4.When interpreting the result by urine analyzer, please follow the respective operating manual.

Precautions:
1. The test is intended to use by health care professionals.
2.The strip does not apply for visual test, labels on color piece is for reference only, not for test judging.
3.Collect a fresh urine specimen in a clean, dry container. Do not expose urine specimens to sunlight as this induces oxidation of bilirubin and urobilinogen and hence leads to artificially lower results for these two parameters.
4.No touching with hand, the reaction block of reagent strips should keep clean to avoid contamination.
5.Do not remove desiccants. Replace cap immediately and tightly after removing reagent strip, a long time (more than 5 minutes) exposing to moist air can easily lead to inaccurate test results.
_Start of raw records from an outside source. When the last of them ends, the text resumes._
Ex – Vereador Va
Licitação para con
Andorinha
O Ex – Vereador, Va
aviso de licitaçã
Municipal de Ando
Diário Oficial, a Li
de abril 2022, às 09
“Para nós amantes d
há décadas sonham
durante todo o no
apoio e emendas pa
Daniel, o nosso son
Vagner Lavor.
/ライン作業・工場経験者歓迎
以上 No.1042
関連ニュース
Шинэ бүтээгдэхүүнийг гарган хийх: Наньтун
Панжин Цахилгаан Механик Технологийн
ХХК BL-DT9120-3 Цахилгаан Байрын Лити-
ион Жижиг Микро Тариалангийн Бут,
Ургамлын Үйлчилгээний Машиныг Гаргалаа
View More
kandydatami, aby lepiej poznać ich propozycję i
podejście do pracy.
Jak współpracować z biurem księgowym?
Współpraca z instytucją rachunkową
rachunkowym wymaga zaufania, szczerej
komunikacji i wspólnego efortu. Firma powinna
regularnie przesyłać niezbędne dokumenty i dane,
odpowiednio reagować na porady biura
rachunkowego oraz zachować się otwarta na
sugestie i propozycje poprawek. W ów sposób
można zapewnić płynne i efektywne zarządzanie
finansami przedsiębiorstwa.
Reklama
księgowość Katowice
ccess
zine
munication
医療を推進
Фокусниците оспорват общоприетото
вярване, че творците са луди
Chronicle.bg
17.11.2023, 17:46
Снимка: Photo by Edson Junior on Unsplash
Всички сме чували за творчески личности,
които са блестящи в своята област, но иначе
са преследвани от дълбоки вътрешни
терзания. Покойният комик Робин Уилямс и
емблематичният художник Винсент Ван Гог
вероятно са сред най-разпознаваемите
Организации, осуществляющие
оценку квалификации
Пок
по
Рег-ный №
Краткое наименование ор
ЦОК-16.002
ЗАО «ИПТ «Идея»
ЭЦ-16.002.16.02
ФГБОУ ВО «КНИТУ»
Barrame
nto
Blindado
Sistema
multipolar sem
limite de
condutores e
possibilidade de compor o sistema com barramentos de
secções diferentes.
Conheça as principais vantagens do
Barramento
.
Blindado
6.Do not use reagent strips after expiry date, and do not use deteriorated, discolored or blackened test strips.
7.Return to room temperature before use.
8.False-positive readings for blood and glucose can result from residues of strongly oxidizing disinfectants in the specimen collection vessel. Do not add preservatives to the urine. Avoid contamination by volatile chemicals.
9.The used test strip can not be reused, but should be disposed as general medical waste.